Diese Seite wurde durch maschinelle Übersetzung erstellt und kann daher Abweichungen in den angebotenen Empfehlungen enthalten. Um korrekte und persönliche Empfehlungen zu erhalten, raten wir Ihnen, Ihren Hausarzt zu kontaktieren.

Kurz gesagt

Windpocken sind eine hochansteckende Virusinfektion, die vor allem bei Kindern auftritt. Das Virus verbreitet sich durch Tröpfchen in der Luft oder durch Hautkontakt, zum Beispiel durch Kratzen der Bläschen. Nach 13 bis 18 Tagen treten die ersten Symptome auf, meist mit Fieber, Erkältungssymptomen und juckenden Beulen. Innerhalb von zehn Tagen trocknen die Bläschen aus und es bildet sich Schorf.

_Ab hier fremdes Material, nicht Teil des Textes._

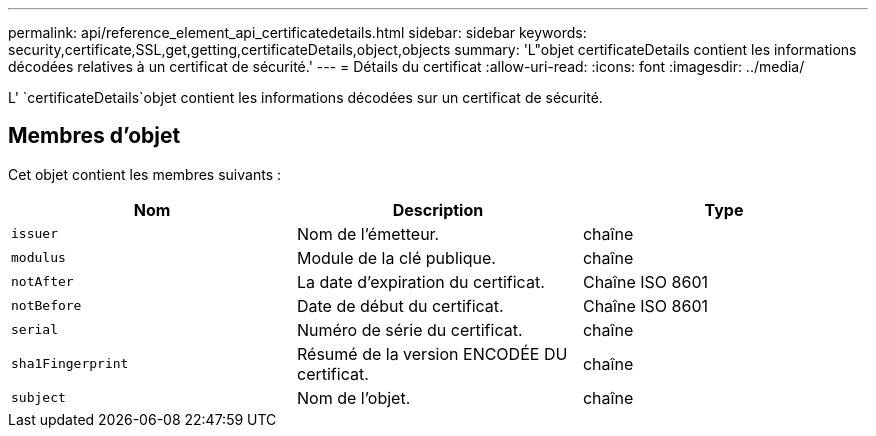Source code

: ---
permalink: api/reference_element_api_certificatedetails.html 
sidebar: sidebar 
keywords: security,certificate,SSL,get,getting,certificateDetails,object,objects 
summary: 'L"objet certificateDetails contient les informations décodées relatives à un certificat de sécurité.' 
---
= Détails du certificat
:allow-uri-read: 
:icons: font
:imagesdir: ../media/


[role="lead"]
L' `certificateDetails`objet contient les informations décodées sur un certificat de sécurité.



== Membres d'objet

Cet objet contient les membres suivants :

|===
| Nom | Description | Type 


 a| 
`issuer`
 a| 
Nom de l'émetteur.
 a| 
chaîne



 a| 
`modulus`
 a| 
Module de la clé publique.
 a| 
chaîne



 a| 
`notAfter`
 a| 
La date d'expiration du certificat.
 a| 
Chaîne ISO 8601



 a| 
`notBefore`
 a| 
Date de début du certificat.
 a| 
Chaîne ISO 8601



 a| 
`serial`
 a| 
Numéro de série du certificat.
 a| 
chaîne



 a| 
`sha1Fingerprint`
 a| 
Résumé de la version ENCODÉE DU certificat.
 a| 
chaîne



 a| 
`subject`
 a| 
Nom de l'objet.
 a| 
chaîne

|===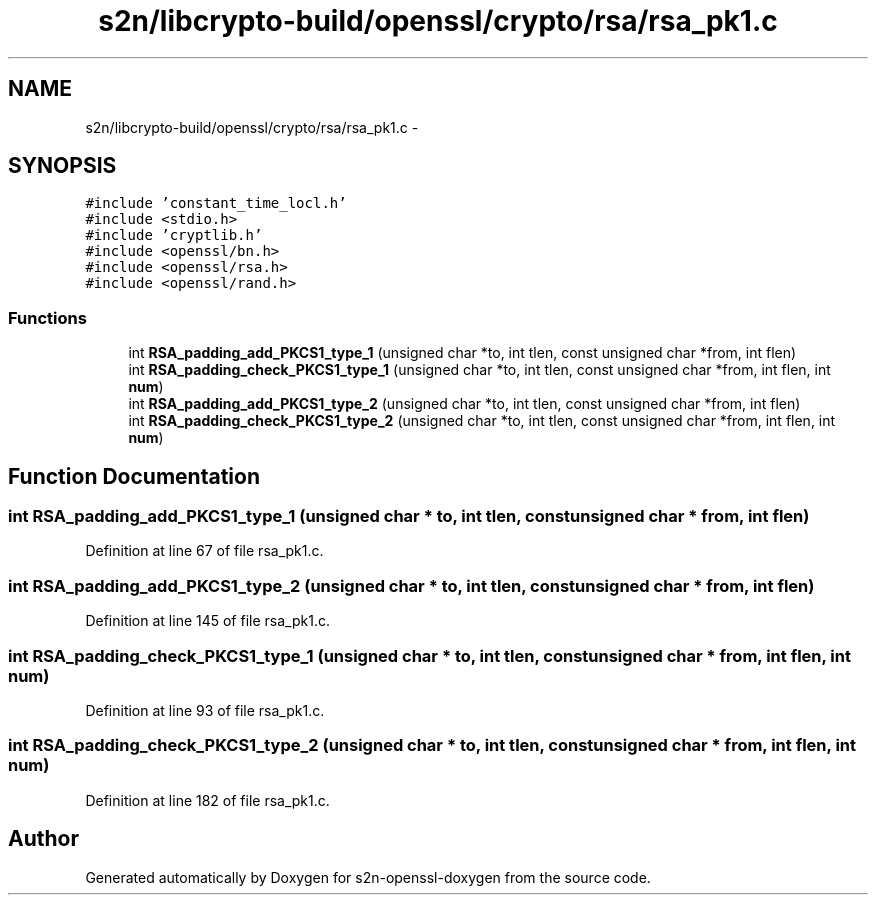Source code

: .TH "s2n/libcrypto-build/openssl/crypto/rsa/rsa_pk1.c" 3 "Thu Jun 30 2016" "s2n-openssl-doxygen" \" -*- nroff -*-
.ad l
.nh
.SH NAME
s2n/libcrypto-build/openssl/crypto/rsa/rsa_pk1.c \- 
.SH SYNOPSIS
.br
.PP
\fC#include 'constant_time_locl\&.h'\fP
.br
\fC#include <stdio\&.h>\fP
.br
\fC#include 'cryptlib\&.h'\fP
.br
\fC#include <openssl/bn\&.h>\fP
.br
\fC#include <openssl/rsa\&.h>\fP
.br
\fC#include <openssl/rand\&.h>\fP
.br

.SS "Functions"

.in +1c
.ti -1c
.RI "int \fBRSA_padding_add_PKCS1_type_1\fP (unsigned char *to, int tlen, const unsigned char *from, int flen)"
.br
.ti -1c
.RI "int \fBRSA_padding_check_PKCS1_type_1\fP (unsigned char *to, int tlen, const unsigned char *from, int flen, int \fBnum\fP)"
.br
.ti -1c
.RI "int \fBRSA_padding_add_PKCS1_type_2\fP (unsigned char *to, int tlen, const unsigned char *from, int flen)"
.br
.ti -1c
.RI "int \fBRSA_padding_check_PKCS1_type_2\fP (unsigned char *to, int tlen, const unsigned char *from, int flen, int \fBnum\fP)"
.br
.in -1c
.SH "Function Documentation"
.PP 
.SS "int RSA_padding_add_PKCS1_type_1 (unsigned char * to, int tlen, const unsigned char * from, int flen)"

.PP
Definition at line 67 of file rsa_pk1\&.c\&.
.SS "int RSA_padding_add_PKCS1_type_2 (unsigned char * to, int tlen, const unsigned char * from, int flen)"

.PP
Definition at line 145 of file rsa_pk1\&.c\&.
.SS "int RSA_padding_check_PKCS1_type_1 (unsigned char * to, int tlen, const unsigned char * from, int flen, int num)"

.PP
Definition at line 93 of file rsa_pk1\&.c\&.
.SS "int RSA_padding_check_PKCS1_type_2 (unsigned char * to, int tlen, const unsigned char * from, int flen, int num)"

.PP
Definition at line 182 of file rsa_pk1\&.c\&.
.SH "Author"
.PP 
Generated automatically by Doxygen for s2n-openssl-doxygen from the source code\&.
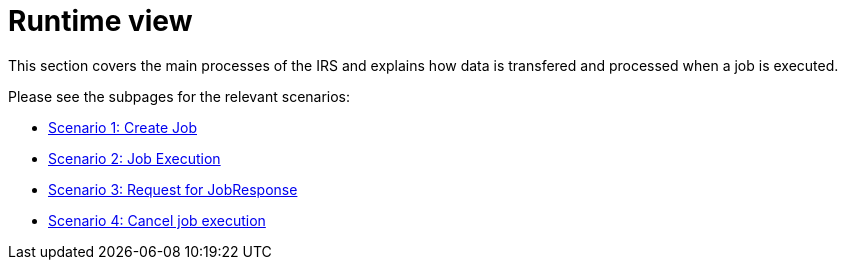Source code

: = Runtime view

This section covers the main processes of the IRS and explains how data is transfered and processed when a job is executed.

Please see the subpages for the relevant scenarios:

- xref:scenario-1.adoc[Scenario 1: Create Job]
- xref:scenario-2.adoc[Scenario 2: Job Execution]
- xref:scenario-3.adoc[Scenario 3: Request for JobResponse]
- xref:scenario-4.adoc[Scenario 4: Cancel job execution]
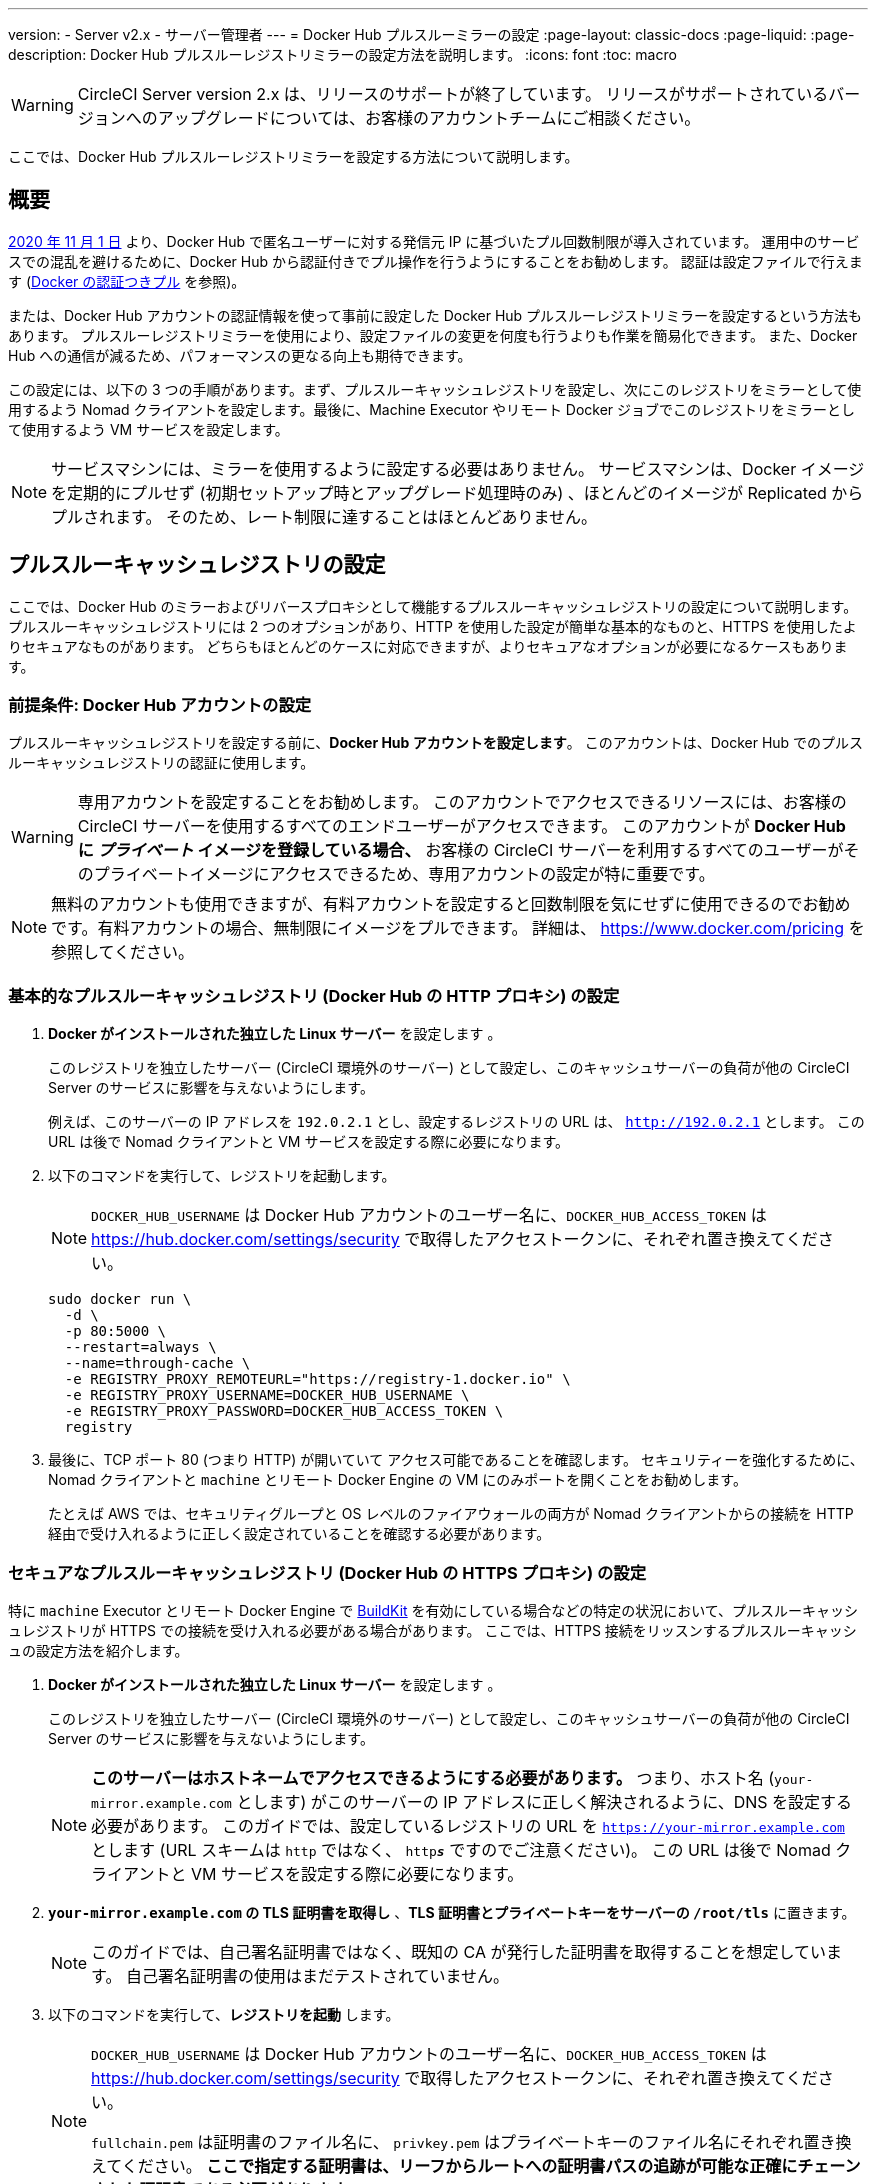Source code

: ---

version:
- Server v2.x
- サーバー管理者
---
= Docker Hub プルスルーミラーの設定
:page-layout: classic-docs
:page-liquid:
:page-description: Docker Hub プルスルーレジストリミラーの設定方法を説明します。
:icons: font
:toc: macro

:toc-title:

WARNING: CircleCI Server version 2.x は、リリースのサポートが終了しています。 リリースがサポートされているバージョンへのアップグレードについては、お客様のアカウントチームにご相談ください。

ここでは、Docker Hub プルスルーレジストリミラーを設定する方法について説明します。

toc::[]

[#overview]
== 概要

https://www.docker.com/blog/scaling-docker-to-serve-millions-more-developers-network-egress/[2020 年 11 月 1 日] より、Docker Hub で匿名ユーザーに対する発信元 IP に基づいたプル回数制限が導入されています。 運用中のサービスでの混乱を避けるために、Docker Hub から認証付きでプル操作を行うようにすることをお勧めします。 認証は設定ファイルで行えます (https://circleci.com/docs/ja/private-images/[Docker の認証つきプル] を参照)。

または、Docker Hub アカウントの認証情報を使って事前に設定した Docker Hub プルスルーレジストリミラーを設定するという方法もあります。 プルスルーレジストリミラーを使用により、設定ファイルの変更を何度も行うよりも作業を簡易化できます。 また、Docker Hub への通信が減るため、パフォーマンスの更なる向上も期待できます。

この設定には、以下の 3 つの手順があります。まず、プルスルーキャッシュレジストリを設定し、次にこのレジストリをミラーとして使用するよう Nomad クライアントを設定します。最後に、Machine Executor やリモート Docker ジョブでこのレジストリをミラーとして使用するよう VM サービスを設定します。

NOTE: サービスマシンには、ミラーを使用するように設定する必要はありません。 サービスマシンは、Docker イメージを定期的にプルせず (初期セットアップ時とアップグレード処理時のみ) 、ほとんどのイメージが Replicated からプルされます。 そのため、レート制限に達することはほとんどありません。

[#set-up-a-pull-through-cache-registry]
== プルスルーキャッシュレジストリの設定

ここでは、Docker Hub のミラーおよびリバースプロキシとして機能するプルスルーキャッシュレジストリの設定について説明します。 プルスルーキャッシュレジストリには 2 つのオプションがあり、HTTP を使用した設定が簡単な基本的なものと、HTTPS を使用したよりセキュアなものがあります。 どちらもほとんどのケースに対応できますが、よりセキュアなオプションが必要になるケースもあります。

[#prerequisites-set-up-docker-hub-account]
=== 前提条件: Docker Hub アカウントの設定


プルスルーキャッシュレジストリを設定する前に、*Docker Hub アカウントを設定します*。 このアカウントは、Docker Hub でのプルスルーキャッシュレジストリの認証に使用します。

WARNING: 専用アカウントを設定することをお勧めします。 このアカウントでアクセスできるリソースには、お客様の CircleCI サーバーを使用するすべてのエンドユーザーがアクセスできます。 このアカウントが *Docker Hub に _プライベート_ イメージを登録している場合、* お客様の CircleCI サーバーを利用するすべてのユーザーがそのプライベートイメージにアクセスできるため、専用アカウントの設定が特に重要です。

NOTE: 無料のアカウントも使用できますが、有料アカウントを設定すると回数制限を気にせずに使用できるのでお勧めです。有料アカウントの場合、無制限にイメージをプルできます。 詳細は、 https://www.docker.com/pricing を参照してください。

[#set-up-an-elementary-pull-through-cache-registry]
=== 基本的なプルスルーキャッシュレジストリ (Docker Hub の HTTP プロキシ) の設定

. *Docker がインストールされた独立した Linux サーバー* を設定します 。
+
このレジストリを独立したサーバー (CircleCI 環境外のサーバー) として設定し、このキャッシュサーバーの負荷が他の CircleCI Server のサービスに影響を与えないようにします。
+
例えば、このサーバーの IP アドレスを `192.0.2.1` とし、設定するレジストリの URL は、 `http://192.0.2.1` とします。 この URL は後で Nomad クライアントと VM サービスを設定する際に必要になります。
. 以下のコマンドを実行して、レジストリを起動します。
+
NOTE: `DOCKER_HUB_USERNAME` は Docker Hub アカウントのユーザー名に、`DOCKER_HUB_ACCESS_TOKEN` は https://hub.docker.com/settings/security で取得したアクセストークンに、それぞれ置き換えてください。
+
[source,bash]
----
sudo docker run \
  -d \
  -p 80:5000 \
  --restart=always \
  --name=through-cache \
  -e REGISTRY_PROXY_REMOTEURL="https://registry-1.docker.io" \
  -e REGISTRY_PROXY_USERNAME=DOCKER_HUB_USERNAME \
  -e REGISTRY_PROXY_PASSWORD=DOCKER_HUB_ACCESS_TOKEN \
  registry
----
. 最後に、TCP ポート 80 (つまり HTTP) が開いていて アクセス可能であることを確認します。 セキュリティーを強化するために、Nomad クライアントと `machine` とリモート Docker Engine の VM にのみポートを開くことをお勧めします。
+
たとえば AWS では、セキュリティグループと OS レベルのファイアウォールの両方が Nomad クライアントからの接続を HTTP 経由で受け入れるように正しく設定されていることを確認する必要があります。

[#set-up-a-secure-pull-through-cache-registry]
=== セキュアなプルスルーキャッシュレジストリ (Docker Hub の HTTPS プロキシ) の設定

特に `machine` Executor とリモート Docker Engine で https://docs.docker.com/develop/develop-images/build_enhancements/[BuildKit] を有効にしている場合などの特定の状況において、プルスルーキャッシュレジストリが HTTPS での接続を受け入れる必要がある場合があります。 ここでは、HTTPS 接続をリッスンするプルスルーキャッシュの設定方法を紹介します。

. *Docker がインストールされた独立した Linux サーバー* を設定します 。
+
このレジストリを独立したサーバー (CircleCI 環境外のサーバー) として設定し、このキャッシュサーバーの負荷が他の CircleCI Server のサービスに影響を与えないようにします。
+
NOTE: *このサーバーはホストネームでアクセスできるようにする必要があります。* つまり、ホスト名 (`your-mirror.example.com` とします) がこのサーバーの IP アドレスに正しく解決されるように、DNS を設定する必要があります。 このガイドでは、設定しているレジストリの URL を `https://your-mirror.example.com` とします (URL スキームは `http` ではなく、 `http**_s_**` ですのでご注意ください)。 この URL は後で Nomad クライアントと VM サービスを設定する際に必要になります。
. *`your-mirror.example.com` の TLS 証明書を取得し* 、*TLS 証明書とプライベートキーをサーバーの `/root/tls`* に置きます。
+
NOTE: このガイドでは、自己署名証明書ではなく、既知の CA が発行した証明書を取得することを想定しています。 自己署名証明書の使用はまだテストされていません。
. 以下のコマンドを実行して、*レジストリを起動* します。
+
[NOTE]
====
`DOCKER_HUB_USERNAME` は Docker Hub アカウントのユーザー名に、`DOCKER_HUB_ACCESS_TOKEN` は https://hub.docker.com/settings/security で取得したアクセストークンに、それぞれ置き換えてください。

`fullchain.pem` は証明書のファイル名に、 `privkey.pem` はプライベートキーのファイル名にそれぞれ置き換えてください。 *ここで指定する証明書は、リーフからルートへの証明書パスの追跡が可能な正確にチェーンされた証明書である必要があります*。
====
+
[source,bash]
----
sudo docker run \
  -d \
  -p 443:5000 \
  --restart=always \
  --name=through-cache-secure \
  -v /root/tls:/data/tls \
  -e REGISTRY_PROXY_REMOTEURL="https://registry-1.docker.io" \
  -e REGISTRY_PROXY_USERNAME=DOCKER_HUB_USERNAME \
  -e REGISTRY_PROXY_PASSWORD=DOCKER_HUB_ACCESS_TOKEN \
  -e REGISTRY_HTTP_TLS_CERTIFICATE=/data/tls/fullchain.pem \
  -e REGISTRY_HTTP_TLS_KEY=/data/tls/privkey.pem \
  registry
----
. 最後に、 *TCP ポート 443 (つまり HTTPS) が開いていて アクセス可能であることを確認します。* セキュリティーを強化するために、Nomad クライアントと `machine` とリモート Docker Engine の VM にのみポートを開くことをお勧めします。
+
たとえば AWS では、セキュリティグループと OS レベルのファイアウォールの両方が `machine`/`setup_remote_docker` ジョブの Nomad クライアントと VM からの接続をHTTPS 経由で受け入れるように正しく設定されていることを確認する必要があります。

[#plan-for-renewal-of-TLS-certificates]
==== TLS 証明書の更新プラン

TLS 証明書は定期的な更新が必要です。 証明書の更新に必要な手順は以下のとおりです。

. `/root/tls` の証明書とプライベートキーを更新する。
. `docker restart through-cache-secure` を実行する。

技術的には、この処理は自動化できます。 たとえば、証明書に Let's Encrypt を使用している場合、`certbot renew` と上記手順を実行する cron タスクを設定できます。

[#configure-nomad-clients-to-use-the-pull-through-cache-registry]
== プルスルーキャッシュレジストリを使用するように Nomad クライアントを設定する (Nomad クライアントごとに実行)

. 以下のコマンドを実行して、 *Docker デーモンの `registry-mirrors` オプションを指定* します。
+
NOTE: `192.0.2.1` は実際のプル スルー キャッシュ サーバーの IP アドレスに置き換えてください。
+
[source,bash]
----
sudo bash -c 'cat <<< $(jq ".\"registry-mirrors\" = [\"http://192.0.2.1.or.https.your-mirror.example.com\"]" /etc/docker/daemon.json) > /etc/docker/daemon.json'
----
. *Docker デーモンをリロード* し、設定を適用します。
+
`sudo systemctl restart docker.service`

[#configure-vm-service-to-let-machine-remote-docker-vms-use-the-pull-through-cache-registry]
== マシン/リモート Docker VM でプルスルーキャッシュレジストリを使用するように VM サービスを設定する

サービスマシンで、以下の手順を実行します。

. 以下のコマンドを実行して、*カスタマイズファイル用のディレクトリを作成します*。
+
`sudo mkdir -p /etc/circleconfig/vm-service`
. vm-service でロードするように、 *カスタマイズスクリプトを挿入* します。 *下記のスクリプトを `/etc/circleconfig/vm-service/customizations` に追加します*。
+
NOTE: `DOCKER_MIRROR_HOSTNAME` 変数の `\http://192.0.2.1.or.https.your-mirror.example.com` を該当するプルスルーキャッシュレジストリの URL に置き換えます。
+
WARNING: このカスタマイズは 2.19.0 以降のバージョンでのみ可能です。
+
[source,bash]
----
export JAVA_OPTS='-cp /resources:/service/app.jar'
export DOCKER_MIRROR_HOSTNAME="http://192.0.2.1.or.https.your-mirror.example.com"

mkdir -p /resources/ec2
cat > /resources/ec2/linux_cloud_init.yaml << EOD
#cloud-config
system_info:
  default_user:
    name: "%1\$s"
ssh_authorized_keys:
  - "%2\$s"
runcmd:
  - bash -c 'if [ ! -f /etc/docker/daemon.json ]; then mkdir -p /etc/docker; echo "{}" > /etc/docker/daemon.json; fi'
  - bash -c 'cat <<< \$(jq ".\"registry-mirrors\" = [\"$DOCKER_MIRROR_HOSTNAME\"]" /etc/docker/daemon.json) > /etc/docker/daemon.json'
  - systemctl restart docker.service
EOD
----
. *VM サービスを再起動* して、カスタマイズした内容を適用します。
+
`sudo docker restart vm-service`

[#testing-your-setup]
== 設定した内容のテスト

[#use-private-images-without-explicit-authentication]
=== 明示的な認証なしでプライベートイメージを使用する

キャッシュレジストリの Docker ID にプライベートイメージがある場合、エンドユーザーの明示的な認証なしでアクセスできるはずです。

下記は、アクセスをテストするためのサンプル設定ファイルです。キャッシュレジストリで Docker ID `yourmachineaccount` を使用し、プライベートイメージ `yourmachineaccount/private-image-with-docker-client` があると想定します。

[source,yaml]
----
version: 2

jobs:
  remote-docker:
    docker:
      - image: yourmachineaccount/private-image-with-docker-client # A copy of library/docker
    steps:
      - setup_remote_docker
      - run: docker pull yourmachineaccount/private-image-with-docker-client

  machine:
    machine: true
    steps:
      - run: docker pull yourmachineaccount/private-image-with-docker-client

workflows:
  version: 2
----

[#check-logs-on-the-cache-registry]
=== キャッシュレジストリのログの確認

`sudo docker logs through-cache` (セキュアなレジストリを設定した場合は `sudo docker logs through-cache-secure`) を実行すると、キャッシュレジストリからログ出力を確認できます。 正常に稼働している場合は、HTTP ステータスコード `200` で、マニュフェストと blob のリクエストにレジストリが応答していることを示すメッセージが表示されます。

[#reverting-the-setup]
== 設定を元に戻すには

[#disarm-nomad-clients]
=== Nomad クライアントの設定を解除する

Nomad クライアントごとに下記手順を実行します。

. 下記コマンドを実行して、*`/etc/docker/daemon.json` の `registry-mirrors` オプションを削除します。*
+
[source,bash]
----
sudo bash -c 'cat <<< $(jq "del(.\"registry-mirrors\")" /etc/docker/daemon.json) > /etc/docker/daemon.json'
----
. `sudo systemctl restart docker.service` を実行して変更を適用します。

[#disarm-vm-service]
=== VM サービスの設定を解除する

サービスマシンで、以下の手順を実行します。

. 下記コマンドを実行して、 *`JAVA_OPTS` 環境変数を無効にします*。
+
`echo 'unset JAVA_OPTS' | sudo tee -a /etc/circleconfig/vm-service/customizations`
. `sudo docker restart vm-service` を実行して変更を適用します。

[#next-steps]
== 次のステップ

* https://docs.docker.com/registry/recipes/mirror/[プルスルーキャッシュミラーの設定方法]
* https://hub.docker.com/_/registry[公式 Docker レジストリの Docker イメージ]
* https://docs.docker.com/registry/configuration/[公式 Docker レジストリの設定方法]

Was können Sie selbst tun?

  • Kratzen Sie nicht an den Beulen, um Narbenbildung und weitere Verunreinigungen zu vermeiden.
  • Schneiden und reinigen Sie regelmäßig die Nägel, auch die Ihres Kindes.
  • Informieren Sie im Falle einer Infektion die Schule, Kita oder Reiseorganisation.
  • Bewahren Sie Kleidung und Habseligkeiten so weit wie möglich getrennt auf.
  • Essen oder trinken Sie etwas Kaltes bei schmerzhaften Blasen im Mund.
  • Tragen Sie Mentholgel, Carbomerwassergel oder Zinklotion auf die Haut auf, um den Juckreiz zu reduzieren. Lassen Sie sich dazu in einer Apotheke oder Drogerie beraten.

Wann zum Arzt gehen?

Wenden Sie sich an Ihren Hausarzt, wenn:

  • Sie sind sich nicht sicher, ob es sich um Windpocken handelt,
  • Sie oder Ihr Kind zunehmend krank werden, zum Beispiel bei Erbrechen, einer grauen Hautfarbe, Schläfrigkeit oder Alkoholmangel,
  • ob Ihr Kind jünger als drei Monate ist.